Your best friend’s mother just passed away, but you can’t resist laughing at the news. No, you’re not insensitive or crazy: You have Involuntary Emotional Expression Disorder (IEED).

IEED is when you have the opposite response to what is expected. People with this condition have episodes of crying, laughter, or anger that’s out of line with their present mood. For example, you may giggle during an argument or feel sad when something good happens.

IEED is caused by an injury to the neurological pathways that control your emotions. It’s common in people who have had a stroke, sustained a traumatic brain injury, or have a neurological disorder like multiple sclerosis, Parkinson’s disease or dementia.
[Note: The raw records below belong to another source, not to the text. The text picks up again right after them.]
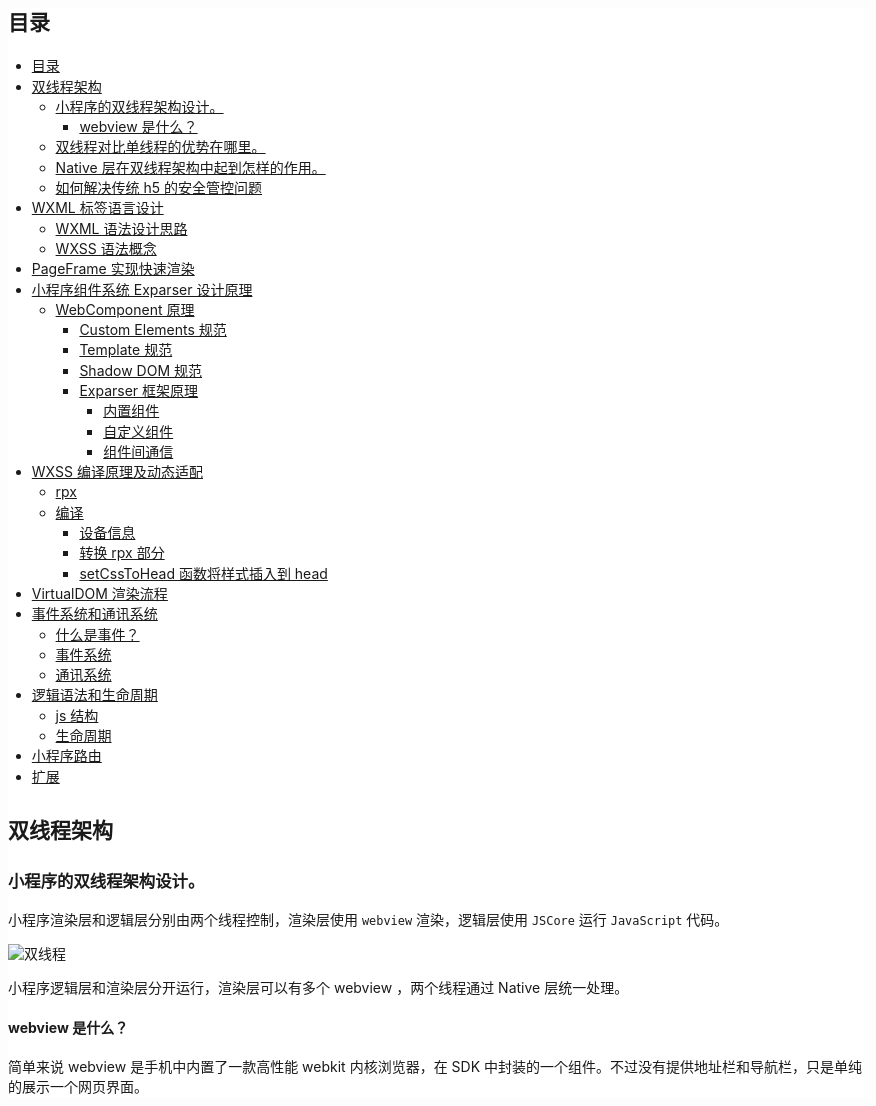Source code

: ## 目录
- [目录](#目录)
- [双线程架构](#双线程架构)
  - [小程序的双线程架构设计。](#小程序的双线程架构设计)
    - [webview 是什么？](#webview-是什么)
  - [双线程对比单线程的优势在哪里。](#双线程对比单线程的优势在哪里)
  - [Native 层在双线程架构中起到怎样的作用。](#native-层在双线程架构中起到怎样的作用)
  - [如何解决传统 h5 的安全管控问题](#如何解决传统-h5-的安全管控问题)
- [WXML 标签语言设计](#wxml-标签语言设计)
  - [WXML 语法设计思路](#wxml-语法设计思路)
  - [WXSS 语法概念](#wxss-语法概念)
- [PageFrame 实现快速渲染](#pageframe-实现快速渲染)
- [小程序组件系统 Exparser 设计原理](#小程序组件系统-exparser-设计原理)
  - [WebComponent 原理](#webcomponent-原理)
    - [Custom Elements 规范](#custom-elements-规范)
    - [Template 规范](#template-规范)
    - [Shadow DOM 规范](#shadow-dom-规范)
    - [Exparser 框架原理](#exparser-框架原理)
      - [内置组件](#内置组件)
      - [自定义组件](#自定义组件)
      - [组件间通信](#组件间通信)
- [WXSS 编译原理及动态适配](#wxss-编译原理及动态适配)
    - [rpx](#rpx)
  - [编译](#编译)
    - [设备信息](#设备信息)
    - [转换 rpx 部分](#转换-rpx-部分)
    - [setCssToHead 函数将样式插入到 head](#setcsstohead-函数将样式插入到-head)
- [VirtualDOM 渲染流程](#virtualdom-渲染流程)
- [事件系统和通讯系统](#事件系统和通讯系统)
  - [什么是事件？](#什么是事件)
  - [事件系统](#事件系统)
  - [通讯系统](#通讯系统)
- [逻辑语法和生命周期](#逻辑语法和生命周期)
  - [js 结构](#js-结构)
  - [生命周期](#生命周期)
- [小程序路由](#小程序路由)
- [扩展](#扩展)
## 双线程架构

### 小程序的双线程架构设计。

小程序渲染层和逻辑层分别由两个线程控制，渲染层使用 `webview` 渲染，逻辑层使用 `JSCore` 运行 `JavaScript` 代码。

![双线程](https://p9-juejin.byteimg.com/tos-cn-i-k3u1fbpfcp/b29e220dcf3241a7aad242055c0f8b0c~tplv-k3u1fbpfcp-zoom-in-crop-mark:1304:0:0:0.awebp)

小程序逻辑层和渲染层分开运行，渲染层可以有多个 webview ，两个线程通过 Native 层统一处理。

#### webview 是什么？

简单来说 webview 是手机中内置了一款高性能 webkit 内核浏览器，在 SDK 中封装的一个组件。不过没有提供地址栏和导航栏，只是单纯的展示一个网页界面。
IEED is underdiagnosed and undertreated as it’s often confused with other mood disorders like depression.

5. Alexithymia

Does your partner accuse you of being distant or emotionless? Alexithymia may be the reason for your seemingly lack of feeling.

Alexithymia is the medical term for not being able to understand and express your emotions fully. Everyone has some level of alexithymia, but it can become frustrating if yours is severe. Not knowing how to verbalise your feelings may cause people to think you’re lying or hiding something.

Alexithymia is more common in men. It’s often considered a personality trait, but has also been linked to post-traumatic stress disorder, and traumatic childhood events like abuse.